- [WHAT YOU HAVE TO DO] In the records that follow, how many lines contain the word "ankle"? Give only that figure.

- [MATERIAL PROVIDED]
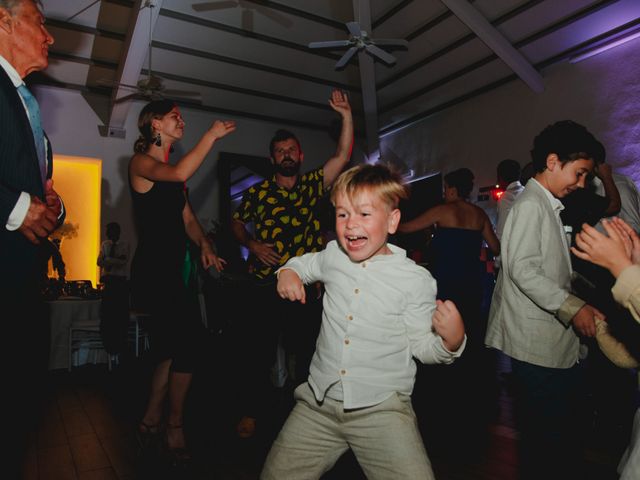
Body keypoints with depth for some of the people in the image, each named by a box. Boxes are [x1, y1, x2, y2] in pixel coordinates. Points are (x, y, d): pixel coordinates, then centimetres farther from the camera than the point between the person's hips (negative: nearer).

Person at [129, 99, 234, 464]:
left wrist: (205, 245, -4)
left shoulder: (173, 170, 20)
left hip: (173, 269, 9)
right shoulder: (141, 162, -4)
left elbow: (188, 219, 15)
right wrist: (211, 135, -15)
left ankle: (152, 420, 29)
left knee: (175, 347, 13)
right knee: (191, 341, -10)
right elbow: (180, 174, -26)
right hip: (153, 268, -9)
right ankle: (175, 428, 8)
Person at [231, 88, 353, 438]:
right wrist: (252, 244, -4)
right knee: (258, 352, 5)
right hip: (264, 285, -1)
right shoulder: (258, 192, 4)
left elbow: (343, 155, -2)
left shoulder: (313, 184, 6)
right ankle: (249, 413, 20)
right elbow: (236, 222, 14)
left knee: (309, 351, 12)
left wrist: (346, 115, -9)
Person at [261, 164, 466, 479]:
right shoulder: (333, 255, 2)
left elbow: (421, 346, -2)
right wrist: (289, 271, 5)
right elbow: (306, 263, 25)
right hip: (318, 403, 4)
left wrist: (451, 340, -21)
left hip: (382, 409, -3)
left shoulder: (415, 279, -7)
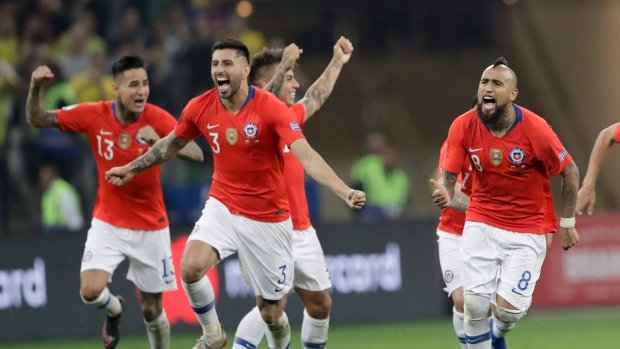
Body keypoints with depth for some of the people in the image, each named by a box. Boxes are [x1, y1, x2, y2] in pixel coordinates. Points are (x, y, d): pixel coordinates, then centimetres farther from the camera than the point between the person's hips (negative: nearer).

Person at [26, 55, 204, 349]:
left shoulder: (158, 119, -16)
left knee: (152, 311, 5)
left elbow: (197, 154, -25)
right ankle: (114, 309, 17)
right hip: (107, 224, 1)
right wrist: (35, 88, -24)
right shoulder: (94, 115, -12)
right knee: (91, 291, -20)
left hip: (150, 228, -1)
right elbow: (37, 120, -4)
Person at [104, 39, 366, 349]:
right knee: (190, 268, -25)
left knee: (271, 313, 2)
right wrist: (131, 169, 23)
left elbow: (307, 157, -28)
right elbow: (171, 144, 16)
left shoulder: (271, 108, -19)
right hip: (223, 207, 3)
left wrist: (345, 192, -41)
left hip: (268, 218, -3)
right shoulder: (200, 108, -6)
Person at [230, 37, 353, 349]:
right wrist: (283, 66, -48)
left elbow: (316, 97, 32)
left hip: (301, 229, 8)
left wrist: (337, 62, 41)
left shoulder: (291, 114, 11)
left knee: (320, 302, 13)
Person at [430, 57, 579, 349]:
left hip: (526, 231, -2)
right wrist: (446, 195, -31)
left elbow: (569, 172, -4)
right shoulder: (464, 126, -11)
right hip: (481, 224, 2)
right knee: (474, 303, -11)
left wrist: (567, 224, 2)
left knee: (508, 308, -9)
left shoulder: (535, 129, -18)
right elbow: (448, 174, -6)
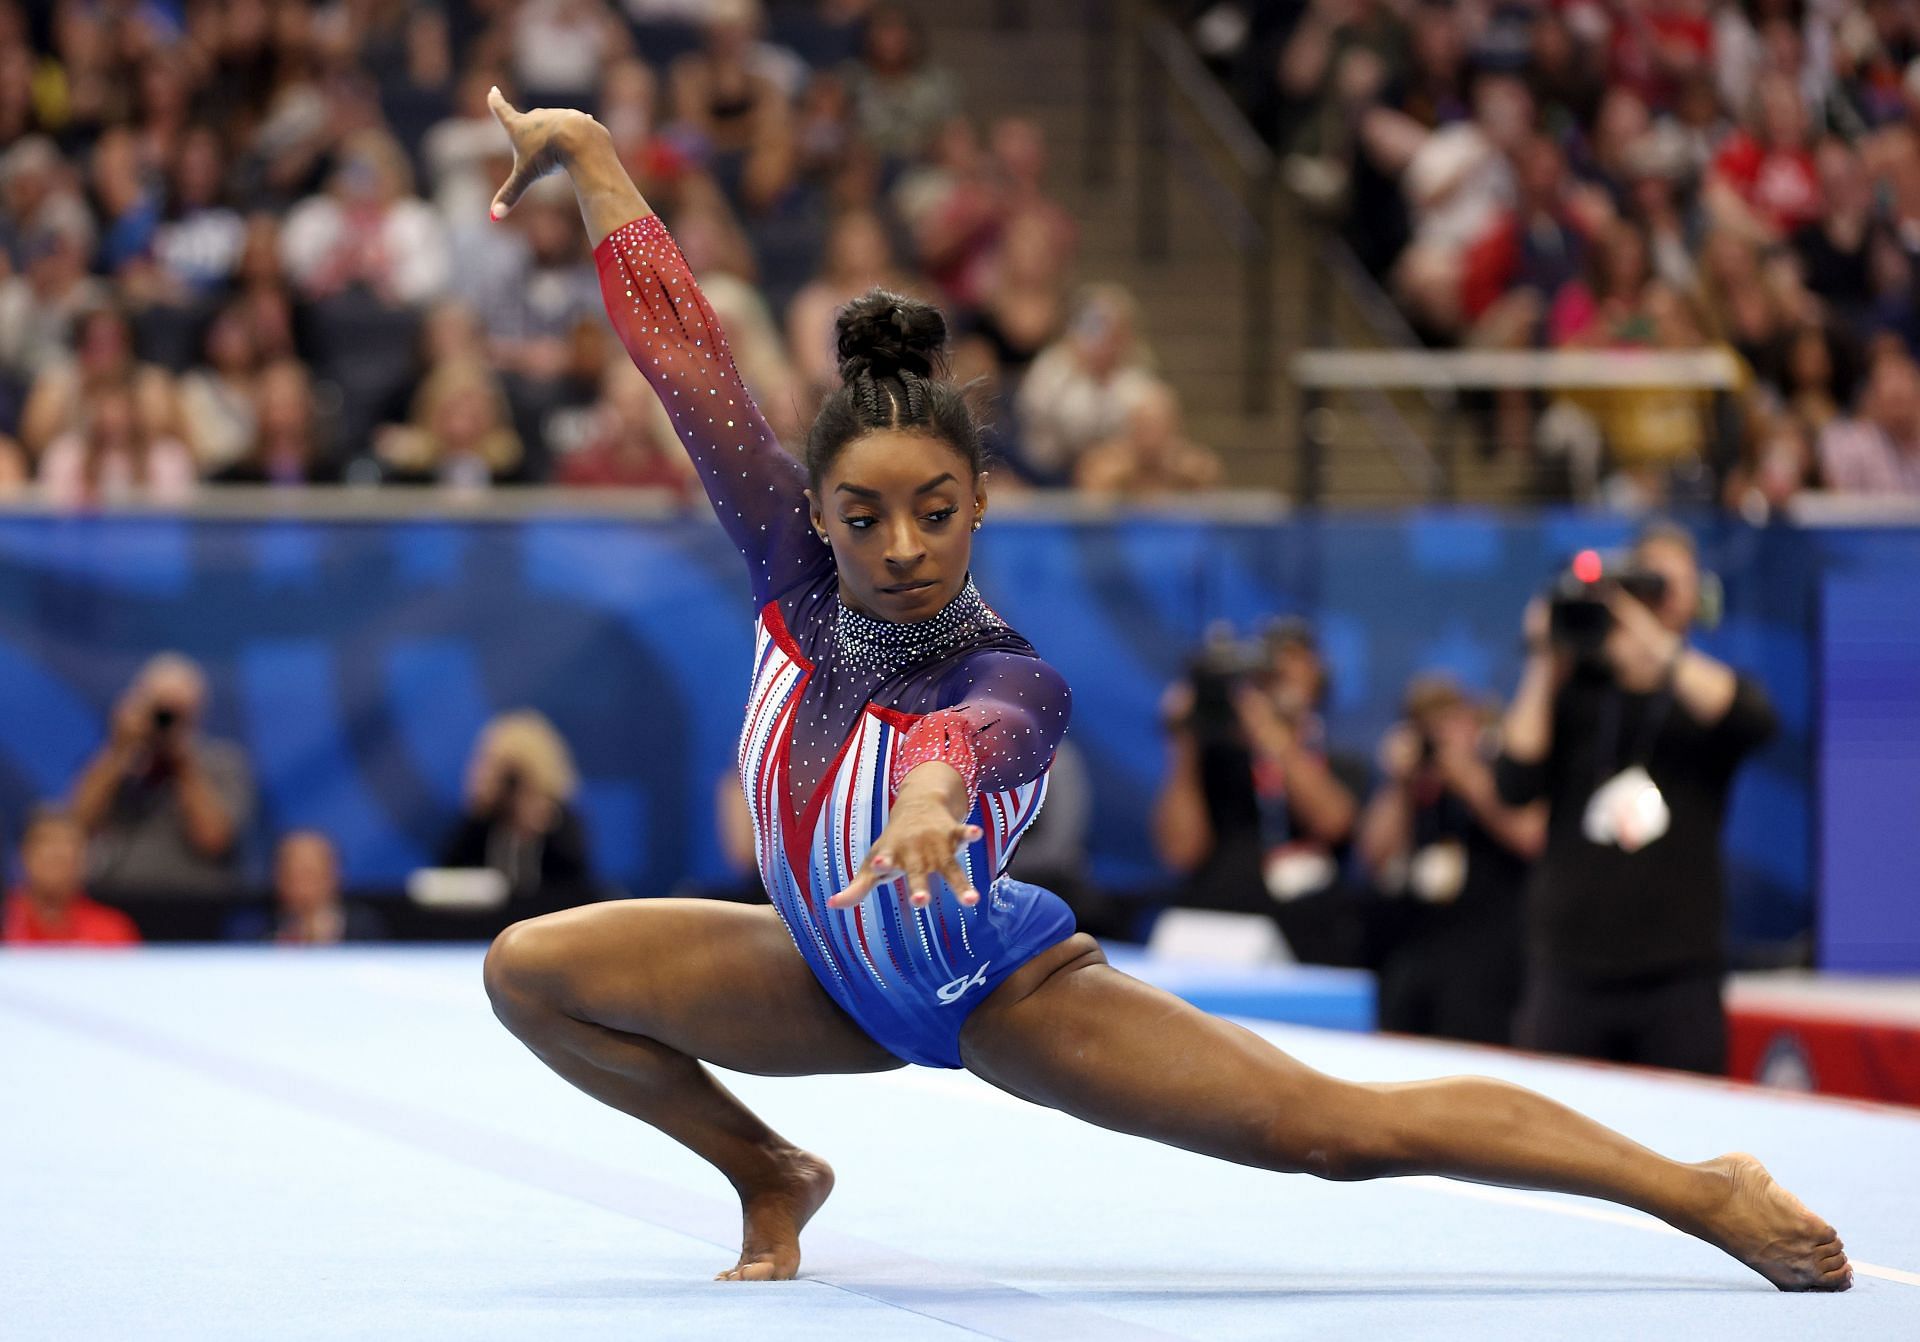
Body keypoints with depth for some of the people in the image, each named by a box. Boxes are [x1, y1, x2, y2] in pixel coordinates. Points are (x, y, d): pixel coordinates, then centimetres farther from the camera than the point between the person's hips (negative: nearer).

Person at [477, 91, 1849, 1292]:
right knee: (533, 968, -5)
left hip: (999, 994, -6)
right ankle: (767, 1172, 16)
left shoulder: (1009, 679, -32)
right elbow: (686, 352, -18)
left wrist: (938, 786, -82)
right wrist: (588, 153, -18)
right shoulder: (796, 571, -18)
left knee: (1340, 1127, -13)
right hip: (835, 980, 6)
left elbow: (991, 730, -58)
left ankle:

- [PROBLEM SOLUTION] 6